(Transcribed page contents)
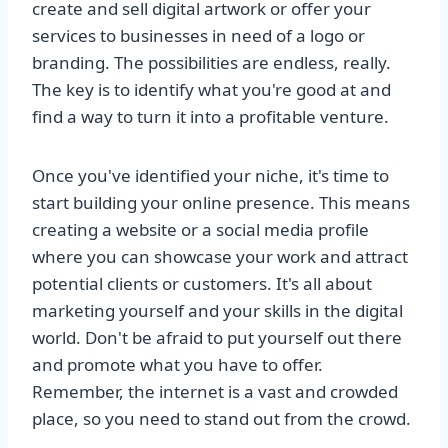
create and sell digital artwork or offer your
services to businesses in need of a logo or
branding. The possibilities are endless, really.
The key is to identify what you're good at and
find a way to turn it into a profitable venture.
Once you've identified your niche, it's time to
start building your online presence. This means
creating a website or a social media profile
where you can showcase your work and attract
potential clients or customers. It's all about
marketing yourself and your skills in the digital
world. Don't be afraid to put yourself out there
and promote what you have to offer.
Remember, the internet is a vast and crowded
place, so you need to stand out from the crowd.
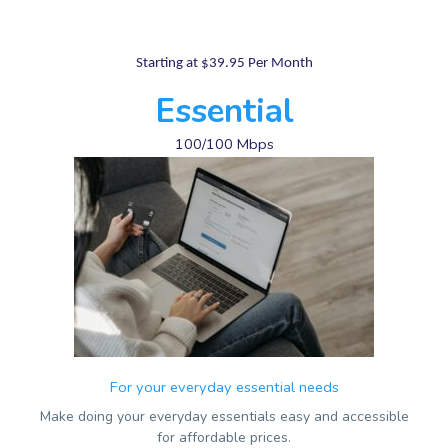
Starting at $39.95 Per Month
Essential
100/100 Mbps
For your everyday essential needs
Make doing your everyday essentials easy and accessible
for affordable prices.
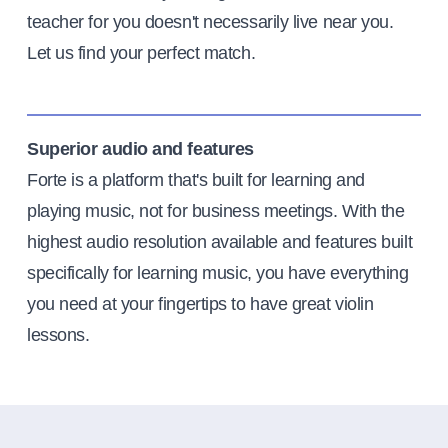
teacher for you doesn't necessarily live near you.
Let us find your perfect match.
Superior audio and features
Forte is a platform that's built for learning and
playing music, not for business meetings. With the
highest audio resolution available and features built
specifically for learning music, you have everything
you need at your fingertips to have great violin
lessons.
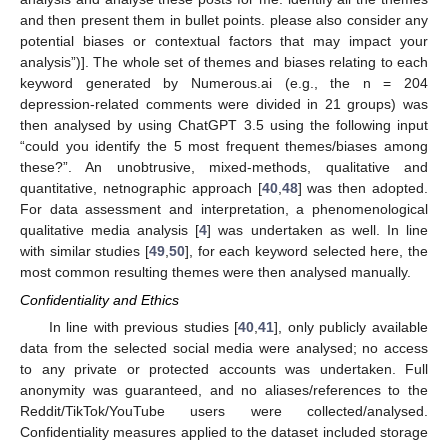
and then present them in bullet points. please also consider any
potential biases or contextual factors that may impact your
analysis”)]. The whole set of themes and biases relating to each
keyword generated by Numerous.ai (e.g., the n = 204
depression-related comments were divided in 21 groups) was
then analysed by using ChatGPT 3.5 using the following input
“could you identify the 5 most frequent themes/biases among
these?”. An unobtrusive, mixed-methods, qualitative and
quantitative, netnographic approach [
40
,
48
] was then adopted.
For data assessment and interpretation, a phenomenological
qualitative media analysis [
4
] was undertaken as well. In line
with similar studies [
49
,
50
], for each keyword selected here, the
most common resulting themes were then analysed manually.
Confidentiality and Ethics
In line with previous studies [
40
,
41
], only publicly available
data from the selected social media were analysed; no access
to any private or protected accounts was undertaken. Full
anonymity was guaranteed, and no aliases/references to the
Reddit/TikTok/YouTube users were collected/analysed.
Confidentiality measures applied to the dataset included storage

:: Job item ::
Copy each line of the preceding data that contains the string "everyday".

:: Output of the task ::
For your everyday essential needs
Make doing your everyday essentials easy and accessible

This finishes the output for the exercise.